TASK ITEM:
Copy exactly the lines of the records below, and only those lines, beginning with the line that contains "index tip: (178, 179)" and ending with the line that contains "index tip: (456, 408)".

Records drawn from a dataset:
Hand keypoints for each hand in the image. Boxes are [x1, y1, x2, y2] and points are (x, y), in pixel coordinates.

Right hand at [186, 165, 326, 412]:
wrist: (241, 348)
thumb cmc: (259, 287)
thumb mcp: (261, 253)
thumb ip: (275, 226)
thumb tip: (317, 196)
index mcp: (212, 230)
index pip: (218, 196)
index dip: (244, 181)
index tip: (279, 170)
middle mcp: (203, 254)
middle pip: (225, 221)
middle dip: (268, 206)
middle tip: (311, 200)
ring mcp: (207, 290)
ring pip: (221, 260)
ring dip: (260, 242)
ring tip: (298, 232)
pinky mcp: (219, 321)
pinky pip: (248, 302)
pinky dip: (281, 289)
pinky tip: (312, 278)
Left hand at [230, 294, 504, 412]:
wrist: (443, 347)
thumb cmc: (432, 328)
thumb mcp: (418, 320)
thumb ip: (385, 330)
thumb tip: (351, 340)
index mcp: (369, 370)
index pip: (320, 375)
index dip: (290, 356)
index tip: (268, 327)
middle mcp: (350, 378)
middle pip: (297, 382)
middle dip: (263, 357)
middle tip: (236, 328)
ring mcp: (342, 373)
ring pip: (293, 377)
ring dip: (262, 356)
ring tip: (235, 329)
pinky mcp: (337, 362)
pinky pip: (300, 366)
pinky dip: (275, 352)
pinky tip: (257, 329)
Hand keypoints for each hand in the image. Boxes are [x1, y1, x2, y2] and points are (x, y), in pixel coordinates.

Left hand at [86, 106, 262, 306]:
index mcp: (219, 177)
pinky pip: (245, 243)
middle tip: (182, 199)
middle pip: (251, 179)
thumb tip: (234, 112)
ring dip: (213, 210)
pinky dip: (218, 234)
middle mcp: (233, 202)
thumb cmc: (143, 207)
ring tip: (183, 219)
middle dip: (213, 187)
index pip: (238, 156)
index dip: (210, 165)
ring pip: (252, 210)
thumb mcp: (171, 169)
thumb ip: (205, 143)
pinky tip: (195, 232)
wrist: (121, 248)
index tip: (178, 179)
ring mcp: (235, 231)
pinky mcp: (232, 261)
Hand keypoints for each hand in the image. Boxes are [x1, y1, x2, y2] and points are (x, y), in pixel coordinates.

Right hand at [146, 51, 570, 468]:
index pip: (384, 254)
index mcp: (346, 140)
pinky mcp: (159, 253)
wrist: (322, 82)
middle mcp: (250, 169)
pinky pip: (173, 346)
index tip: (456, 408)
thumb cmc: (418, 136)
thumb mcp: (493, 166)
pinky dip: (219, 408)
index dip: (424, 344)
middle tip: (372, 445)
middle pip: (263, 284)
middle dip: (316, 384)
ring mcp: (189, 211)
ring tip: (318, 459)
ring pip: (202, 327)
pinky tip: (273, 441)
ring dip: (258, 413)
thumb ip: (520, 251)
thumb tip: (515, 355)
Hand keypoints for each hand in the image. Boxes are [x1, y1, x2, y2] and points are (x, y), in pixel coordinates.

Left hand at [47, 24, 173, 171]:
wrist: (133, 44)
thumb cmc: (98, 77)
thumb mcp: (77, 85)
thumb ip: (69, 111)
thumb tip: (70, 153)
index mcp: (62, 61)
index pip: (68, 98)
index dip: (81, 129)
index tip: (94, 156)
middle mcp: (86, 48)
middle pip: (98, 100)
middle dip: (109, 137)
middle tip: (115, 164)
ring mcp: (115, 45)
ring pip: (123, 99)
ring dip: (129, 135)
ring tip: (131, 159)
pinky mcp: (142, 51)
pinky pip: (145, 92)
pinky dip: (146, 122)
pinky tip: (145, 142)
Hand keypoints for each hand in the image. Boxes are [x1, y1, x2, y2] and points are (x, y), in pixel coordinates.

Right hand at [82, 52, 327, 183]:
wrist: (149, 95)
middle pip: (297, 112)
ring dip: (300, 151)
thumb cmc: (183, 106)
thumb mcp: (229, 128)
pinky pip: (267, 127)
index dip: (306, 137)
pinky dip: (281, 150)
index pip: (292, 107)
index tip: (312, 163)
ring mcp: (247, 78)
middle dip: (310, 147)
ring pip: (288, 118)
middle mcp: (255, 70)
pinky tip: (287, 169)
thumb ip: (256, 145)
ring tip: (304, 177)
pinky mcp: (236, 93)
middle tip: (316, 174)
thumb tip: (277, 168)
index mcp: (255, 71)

SOLUTION TO THIS EXERCISE:
index tip: (178, 179)
ring mcp: (235, 231)
pinky mcp: (232, 261)
Hand keypoints for each hand in the image. Boxes are [x1, y1, x2, y2] and points are (x, y), in pixel coordinates.

Right hand at [146, 51, 570, 468]:
index pip: (384, 254)
index mcp: (346, 140)
pinky mcp: (159, 253)
wrist: (322, 82)
middle mcp: (250, 169)
pinky pip: (173, 346)
index tip: (456, 408)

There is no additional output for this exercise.